**About this exercise:** Arrange every line of the data below into a numbered list, omitting blank lines and excluding the pictures.

###

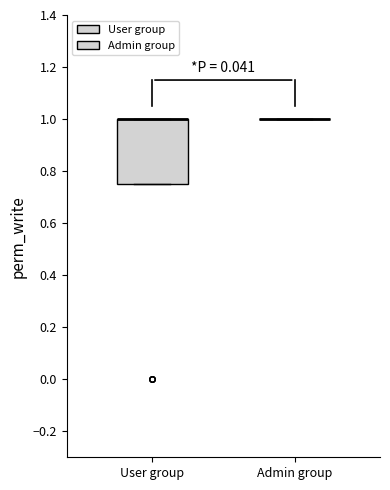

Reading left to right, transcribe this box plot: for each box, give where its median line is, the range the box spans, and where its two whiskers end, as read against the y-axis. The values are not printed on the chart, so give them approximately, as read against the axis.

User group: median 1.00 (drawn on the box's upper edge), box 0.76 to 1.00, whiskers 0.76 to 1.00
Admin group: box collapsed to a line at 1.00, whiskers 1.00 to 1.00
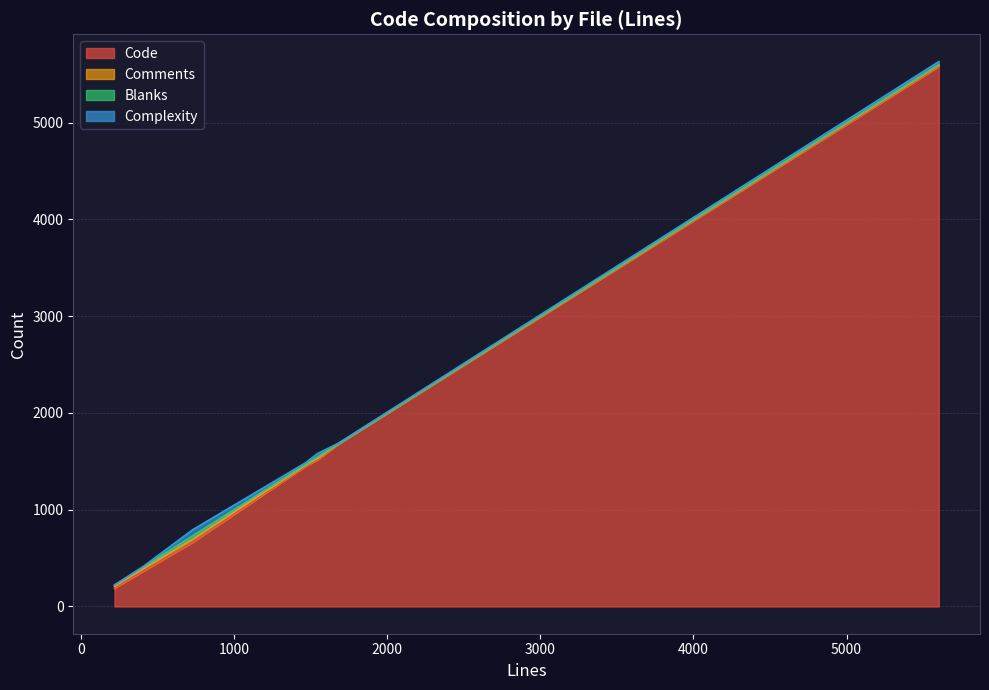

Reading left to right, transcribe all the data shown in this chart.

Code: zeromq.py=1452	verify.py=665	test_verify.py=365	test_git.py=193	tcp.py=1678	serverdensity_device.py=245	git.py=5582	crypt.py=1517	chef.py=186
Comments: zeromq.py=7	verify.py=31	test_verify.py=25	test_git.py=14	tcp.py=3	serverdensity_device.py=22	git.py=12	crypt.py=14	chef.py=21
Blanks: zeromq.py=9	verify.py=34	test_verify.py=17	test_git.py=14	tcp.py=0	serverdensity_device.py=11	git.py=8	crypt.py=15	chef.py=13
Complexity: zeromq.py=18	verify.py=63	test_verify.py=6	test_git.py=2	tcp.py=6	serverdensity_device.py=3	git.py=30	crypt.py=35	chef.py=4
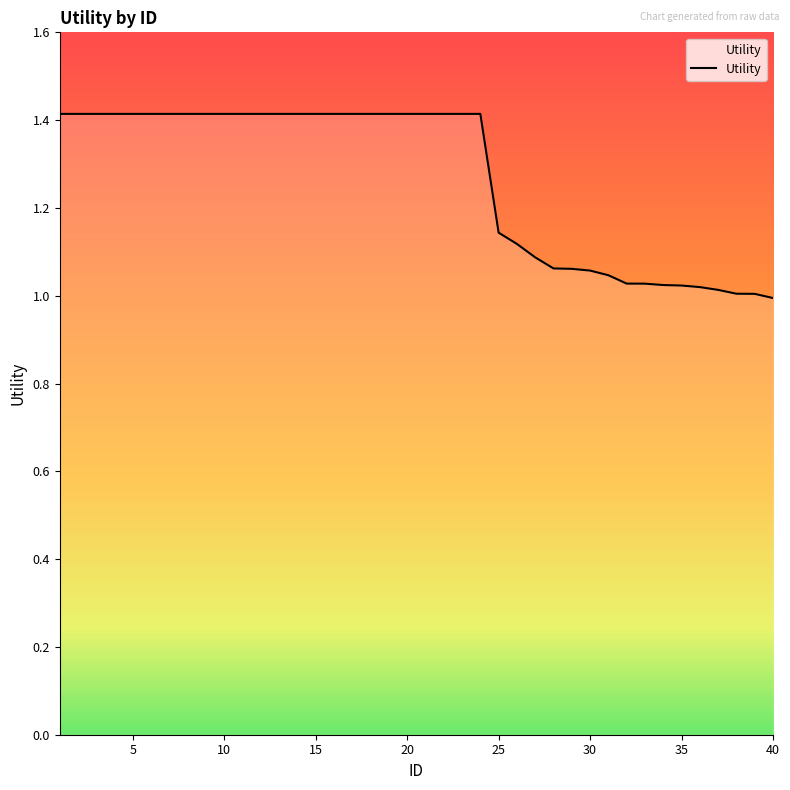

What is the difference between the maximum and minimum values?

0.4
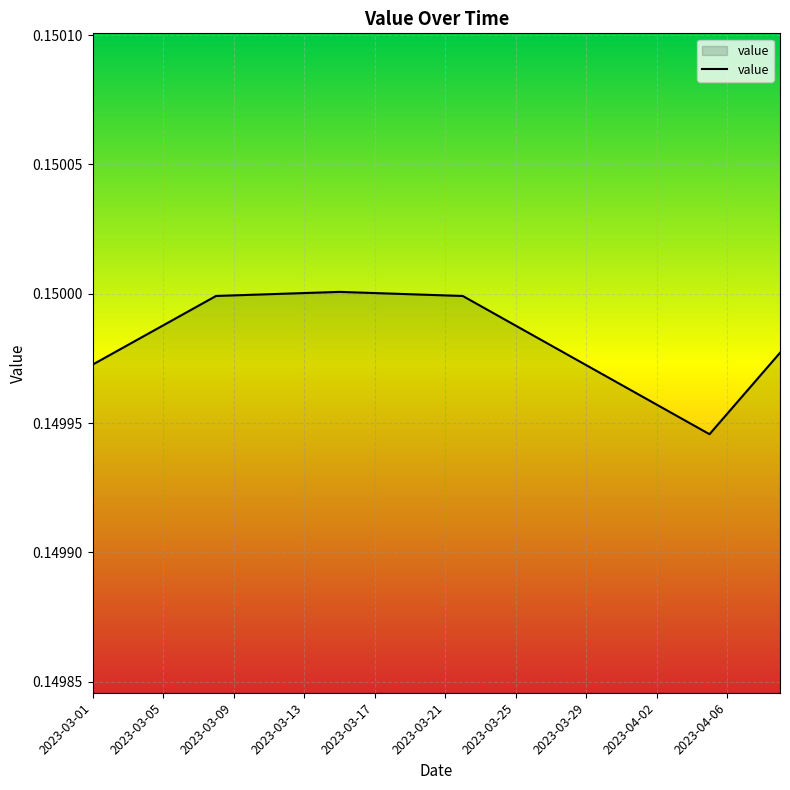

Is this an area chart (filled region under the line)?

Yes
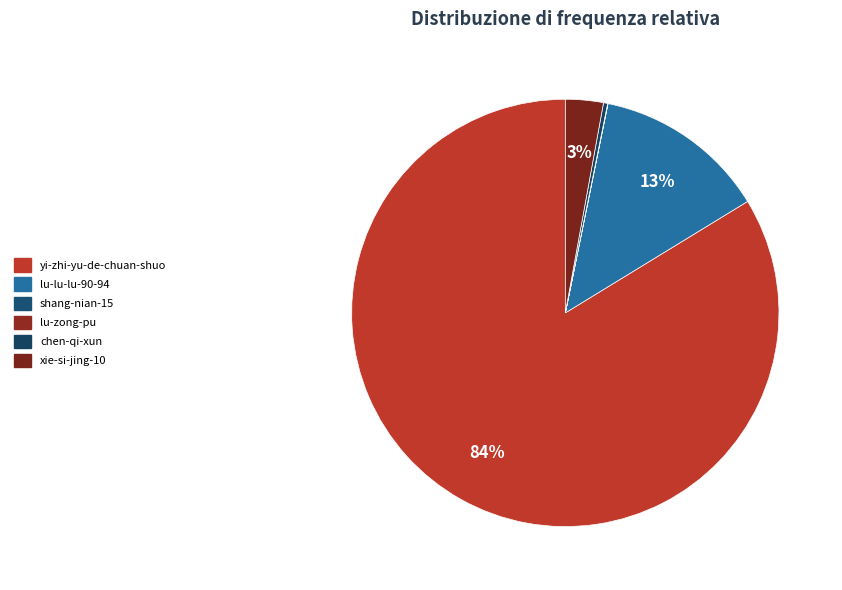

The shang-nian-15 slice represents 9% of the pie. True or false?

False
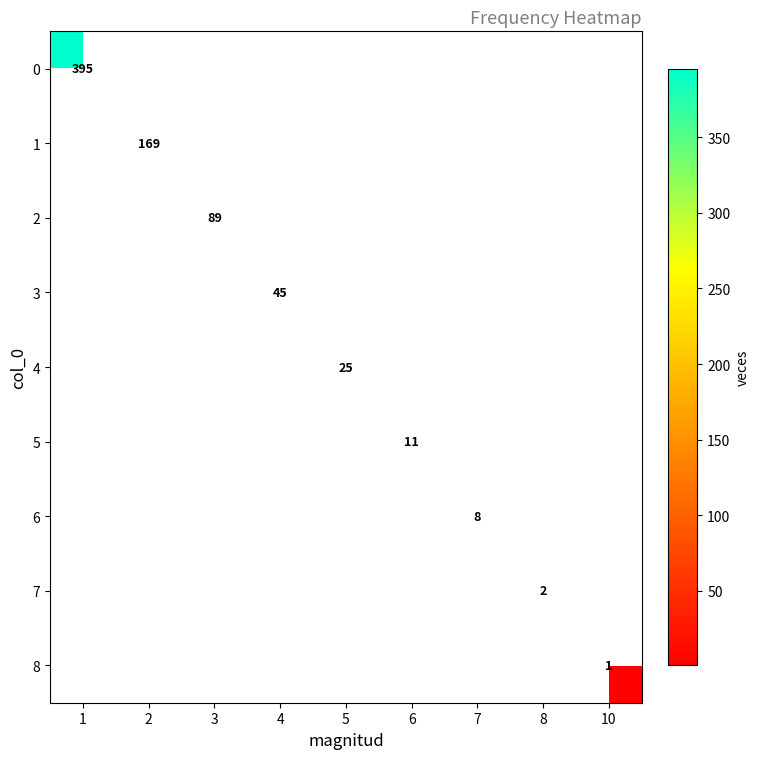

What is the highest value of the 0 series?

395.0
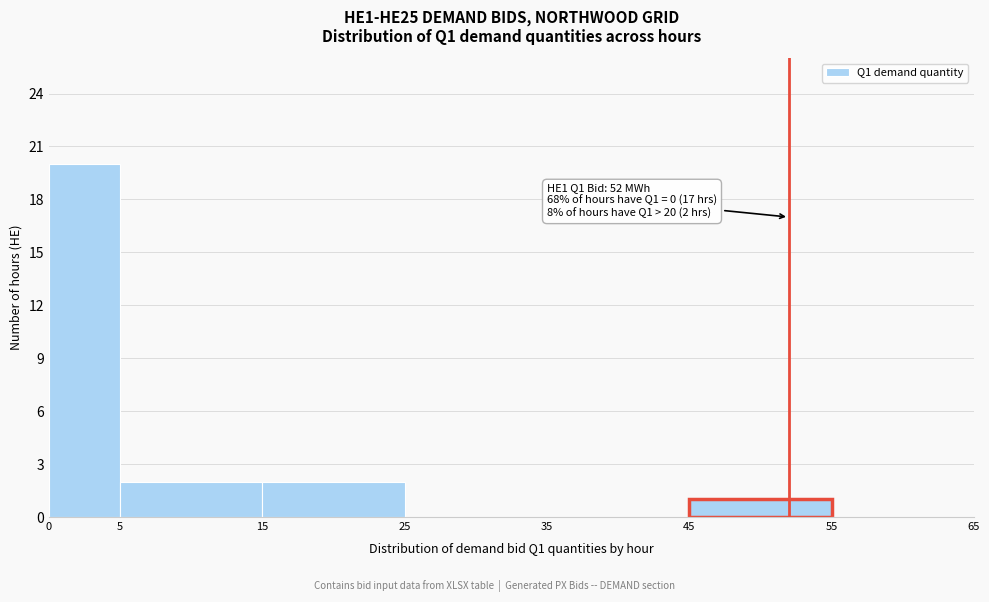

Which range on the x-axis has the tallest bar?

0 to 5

###

**Result of this exercise:**
1. Reading left to right, transcribe this box plot: for each box, give where its median line is, the range the box spans, and where its two whiskers end, as read against the y-axis. The values are not printed on the chart, so give them approximately, as read against the axis.
2. User group: median 1.00 (drawn on the box's upper edge), box 0.76 to 1.00, whiskers 0.76 to 1.00
3. Admin group: box collapsed to a line at 1.00, whiskers 1.00 to 1.00
4. Reading left to right, transcribe all the data shown in this chart.
5. Code: zeromq.py=1452	verify.py=665	test_verify.py=365	test_git.py=193	tcp.py=1678	serverdensity_device.py=245	git.py=5582	crypt.py=1517	chef.py=186
6. Comments: zeromq.py=7	verify.py=31	test_verify.py=25	test_git.py=14	tcp.py=3	serverdensity_device.py=22	git.py=12	crypt.py=14	chef.py=21
7. Blanks: zeromq.py=9	verify.py=34	test_verify.py=17	test_git.py=14	tcp.py=0	serverdensity_device.py=11	git.py=8	crypt.py=15	chef.py=13
8. Complexity: zeromq.py=18	verify.py=63	test_verify.py=6	test_git.py=2	tcp.py=6	serverdensity_device.py=3	git.py=30	crypt.py=35	chef.py=4
9. What is the difference between the maximum and minimum values?
10. 0.4
11. Is this an area chart (filled region under the line)?
12. Yes
13. The shang-nian-15 slice represents 9% of the pie. True or false?
14. False
15. What is the highest value of the 0 series?
16. 395.0
17. Which range on the x-axis has the tallest bar?
18. 0 to 5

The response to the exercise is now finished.